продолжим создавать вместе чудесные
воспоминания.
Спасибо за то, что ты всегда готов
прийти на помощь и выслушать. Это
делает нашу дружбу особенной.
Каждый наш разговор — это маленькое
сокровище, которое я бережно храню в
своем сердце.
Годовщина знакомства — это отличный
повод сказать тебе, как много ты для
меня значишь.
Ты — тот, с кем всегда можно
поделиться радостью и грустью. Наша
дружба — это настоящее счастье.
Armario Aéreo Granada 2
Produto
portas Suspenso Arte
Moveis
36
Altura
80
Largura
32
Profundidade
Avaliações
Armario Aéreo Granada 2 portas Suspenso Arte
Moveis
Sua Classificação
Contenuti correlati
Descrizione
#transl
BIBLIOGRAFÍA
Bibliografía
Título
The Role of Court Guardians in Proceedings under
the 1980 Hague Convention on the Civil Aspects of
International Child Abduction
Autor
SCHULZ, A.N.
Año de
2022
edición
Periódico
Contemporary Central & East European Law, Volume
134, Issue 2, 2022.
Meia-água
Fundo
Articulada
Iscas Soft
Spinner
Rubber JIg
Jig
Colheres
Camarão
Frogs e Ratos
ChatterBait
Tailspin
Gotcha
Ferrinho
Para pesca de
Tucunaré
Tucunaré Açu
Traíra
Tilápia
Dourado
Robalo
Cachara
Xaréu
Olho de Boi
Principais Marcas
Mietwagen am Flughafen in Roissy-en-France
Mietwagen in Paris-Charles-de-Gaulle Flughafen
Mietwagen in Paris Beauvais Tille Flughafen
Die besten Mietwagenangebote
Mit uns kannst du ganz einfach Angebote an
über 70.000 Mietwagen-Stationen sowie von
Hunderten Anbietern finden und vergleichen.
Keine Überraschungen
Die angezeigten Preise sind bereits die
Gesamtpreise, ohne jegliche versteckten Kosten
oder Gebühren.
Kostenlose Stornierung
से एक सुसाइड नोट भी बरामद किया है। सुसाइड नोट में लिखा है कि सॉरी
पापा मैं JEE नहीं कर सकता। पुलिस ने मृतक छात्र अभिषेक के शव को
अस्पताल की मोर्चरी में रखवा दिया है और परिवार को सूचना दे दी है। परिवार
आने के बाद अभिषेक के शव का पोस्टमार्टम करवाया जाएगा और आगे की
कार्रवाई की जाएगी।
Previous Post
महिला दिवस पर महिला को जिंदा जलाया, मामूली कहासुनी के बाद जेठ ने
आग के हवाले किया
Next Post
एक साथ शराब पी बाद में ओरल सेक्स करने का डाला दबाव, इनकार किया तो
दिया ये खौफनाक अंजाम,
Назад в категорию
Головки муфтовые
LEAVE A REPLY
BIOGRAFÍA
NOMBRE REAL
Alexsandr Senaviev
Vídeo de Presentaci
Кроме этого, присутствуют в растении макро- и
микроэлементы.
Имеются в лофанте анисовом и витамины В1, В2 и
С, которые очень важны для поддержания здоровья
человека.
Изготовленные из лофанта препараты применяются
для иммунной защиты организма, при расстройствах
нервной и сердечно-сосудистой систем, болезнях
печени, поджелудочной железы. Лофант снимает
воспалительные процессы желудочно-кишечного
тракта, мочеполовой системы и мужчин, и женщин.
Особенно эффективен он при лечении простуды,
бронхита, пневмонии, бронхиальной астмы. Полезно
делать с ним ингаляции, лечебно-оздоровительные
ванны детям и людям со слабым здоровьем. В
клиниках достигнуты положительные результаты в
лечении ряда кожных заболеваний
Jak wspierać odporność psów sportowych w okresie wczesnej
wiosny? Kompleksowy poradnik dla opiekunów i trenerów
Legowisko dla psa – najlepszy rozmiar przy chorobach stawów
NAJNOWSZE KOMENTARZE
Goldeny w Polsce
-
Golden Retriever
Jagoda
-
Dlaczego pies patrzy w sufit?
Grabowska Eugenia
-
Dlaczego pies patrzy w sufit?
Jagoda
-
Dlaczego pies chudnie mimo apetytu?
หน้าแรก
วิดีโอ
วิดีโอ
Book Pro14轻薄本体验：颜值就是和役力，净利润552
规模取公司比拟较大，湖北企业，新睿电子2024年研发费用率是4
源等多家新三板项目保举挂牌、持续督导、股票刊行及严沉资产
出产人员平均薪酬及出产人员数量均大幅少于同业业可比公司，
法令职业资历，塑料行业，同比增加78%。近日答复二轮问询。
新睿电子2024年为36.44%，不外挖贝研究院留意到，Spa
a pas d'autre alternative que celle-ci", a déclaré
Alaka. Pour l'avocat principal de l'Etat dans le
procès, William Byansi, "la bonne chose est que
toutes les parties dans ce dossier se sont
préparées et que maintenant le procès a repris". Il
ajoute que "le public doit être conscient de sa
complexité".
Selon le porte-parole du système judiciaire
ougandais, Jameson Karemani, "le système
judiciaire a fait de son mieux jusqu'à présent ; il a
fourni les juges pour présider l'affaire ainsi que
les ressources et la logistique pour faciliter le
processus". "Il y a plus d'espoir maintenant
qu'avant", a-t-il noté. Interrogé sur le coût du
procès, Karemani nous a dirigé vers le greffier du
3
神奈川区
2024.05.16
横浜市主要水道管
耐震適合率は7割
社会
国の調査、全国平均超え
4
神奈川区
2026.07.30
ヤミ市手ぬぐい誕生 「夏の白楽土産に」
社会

================================

EXERCISE OBJECTIVE: Which lines of the records above contain the word "système"? Show each of them.

EXERCISE OUTPUT:
Selon le porte-parole du système judiciaire
ougandais, Jameson Karemani, "le système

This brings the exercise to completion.